(4ig) Advancing Sustainable Biopharmaceutical Manufacturing: Integrating Macromolecule Crystallization Mechanisms and Continuous Processes

Batch and continuous crystallization for small molecules and biomolecules (proteins, peptides, monoclonal antibodies), approaches to control nucleation and polymorphism, biomolecule conformation and crystal structures, thermodynamic study of small molecules and macromolecules, integrated continuous process manufacturing

Teaching Interests:

Biochemical Engineering, Chemical Engineering Principles, Reaction Engineering, Fluid Mechanics, Heat and Mass Transfer, Process Control, Separation Processes, Thermodynamics, Particle Science, Colloid and Interface Science, and Process Safety Management.

Advancements in targeted biotechnology research are crucial for developing novel biopharmaceutical therapeutics. Peptides, proteins, and monoclonal antibodies (mAbs) are key components in this field, each playing a vital role in various biological processes and therapeutic applications. However, efficient, cost-effective, and environmentally sustainable technologies for large-scale biomaterial manufacturing remain significant challenges. Crystallization methods significantly enhance purification efficiency and environmental sustainability. By integrating reaction and purification processes into a continuous operation, crystallization reduces separation times and operational complexity, thereby cutting costs and increasing efficiency. This approach aligns with green chemistry principles, utilizing environmentally benign solvents and reagents to minimize the environmental impact of biomolecule production.

Nonetheless, the crystallization process of macromolecules is still challenging due to their complex structures, large sizes, high flexibility, non-uniformity, and strong dependence on solvent conditions. My research focuses on studying macromolecule crystallization mechanism and the continuous manufacturing to improve purification efficiency and environmental sustainability in biomolecule manufacturing. The thermodynamic and kinetic properties of biomolecules, as well as their flexible conformations during crystallization, have been investigated in my study to explain the crystallization mechanism for macromolecules. Additionally, continuous biopharmaceutical crystallization platform has been developed for bio-based materials to integrate the entire downstream process, including purification, crystallization, filtration, and drying.

Thermodynamic Properties and Nucleation Kinetics for Biomolecules: My research investigates the solubility of peptides with different amino acid sequences. Molecular dynamic (MD) simulations are employed to explore the solute-solvent interactions behind dissolution behaviors. The SAFT-γ Mie approach was used to predict the solubility, providing insights into the thermodynamic properties based on the biomolecular structures. The nucleation kinetic parameters of glycine homopeptides were calculated to explore the chain length effect on the classical nucleation mechanism of peptides.

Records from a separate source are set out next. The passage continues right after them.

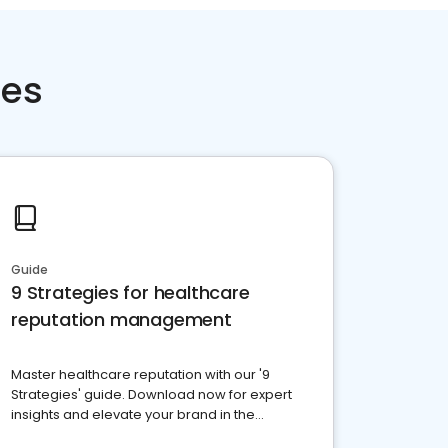
ces
Guide
9 Strategies for healthcare
reputation management
Master healthcare reputation with our '9
Strategies' guide. Download now for expert
insights and elevate your brand in the
competitive healthcare landscape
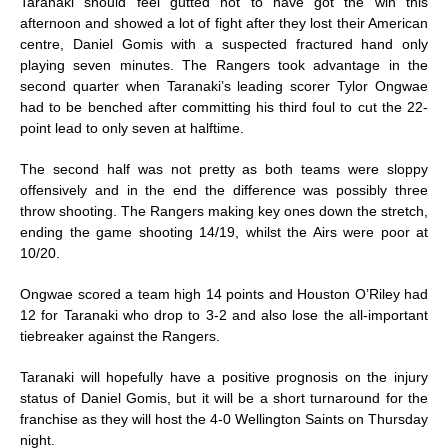
Taranaki should feel gutted not to have got the win this
afternoon and showed a lot of fight after they lost their American
centre, Daniel Gomis with a suspected fractured hand only
playing seven minutes. The Rangers took advantage in the
second quarter when Taranaki’s leading scorer Tylor Ongwae
had to be benched after committing his third foul to cut the 22-
point lead to only seven at halftime.
The second half was not pretty as both teams were sloppy
offensively and in the end the difference was possibly three
throw shooting. The Rangers making key ones down the stretch,
ending the game shooting 14/19, whilst the Airs were poor at
10/20.
Ongwae scored a team high 14 points and Houston O’Riley had
12 for Taranaki who drop to 3-2 and also lose the all-important
tiebreaker against the Rangers.
Taranaki will hopefully have a positive prognosis on the injury
status of Daniel Gomis, but it will be a short turnaround for the
franchise as they will host the 4-0 Wellington Saints
on Thursday
night.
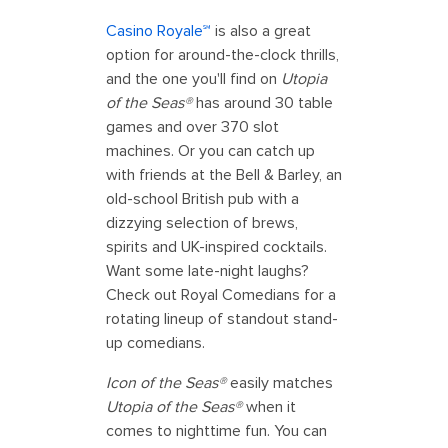
Casino Royale℠
is also a great
option for around-the-clock thrills,
and the one you'll find on
Utopia
of the Seas®
has around 30 table
games and over 370 slot
machines. Or you can catch up
with friends at the Bell & Barley, an
old-school British pub with a
dizzying selection of brews,
spirits and UK-inspired cocktails.
Want some late-night laughs?
Check out Royal Comedians for a
rotating lineup of standout stand-
up comedians.
Icon of the Seas®
easily matches
Utopia of the Seas®
when it
comes to nighttime fun. You can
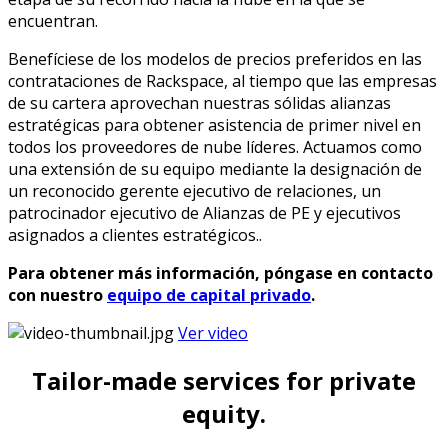
encuentran.​
Benefíciese de los modelos de precios preferidos en las
contrataciones de Rackspace, al tiempo que las empresas
de su cartera aprovechan nuestras sólidas alianzas
estratégicas para obtener asistencia de primer nivel en
todos los proveedores de nube líderes. Actuamos como
una extensión de su equipo mediante la designación de
un reconocido gerente ejecutivo de relaciones, un
patrocinador ejecutivo de Alianzas de PE y ejecutivos
asignados a clientes estratégicos..​
Para obtener más información, póngase en contacto
con nuestro
equipo de capital privado
.
Ver video
Tailor-made services for private
equity.​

This research identifies a critical peptide chain length for non-classical nucleation theory, offering a deeper understanding of how chain length properties influence biomolecule nucleation mechanism.

Relationship Between Biological Macromolecular Structure and Crystallisation: The flexible conformation of peptides and proteins in solution make crystallisation which involves arranging molecules in a well-ordered, repeating pattern become difficult. My research uncovered the interaction between water and peptide molecules in peptide hydrates, exploring water's role in stabilizing the flexible structure of peptides. This demonstrates that water can act as a molecular agent to design the structures of biomolecules in crystalline form, presenting a novel strategy for biomolecule crystallization.

Continuous crystallisation design and optimisation by Process Analytical Technology (PAT) and Machine Learning: PAT allows manufacturers to measure and control processes in real time based on the Critical Quality Attributes (CQAs) of the product, optimizing product quality while reducing the cost and time involved in development and manufacturing, while machine learning extracts accurate information from PAT to develop data-driven crystallization process models for process prediction and model predictive control (MPC).

Based on the above research, a transformative and predictive scale-up biocrystallisation platform for the accelerated manufacturing of biopharmaceuticals can be initially established, which is not only advancing our fundamental understanding of biomolecular crystallisation but also offering practical solutions for large-scale, sustainable biopharmaceutical manufacturing.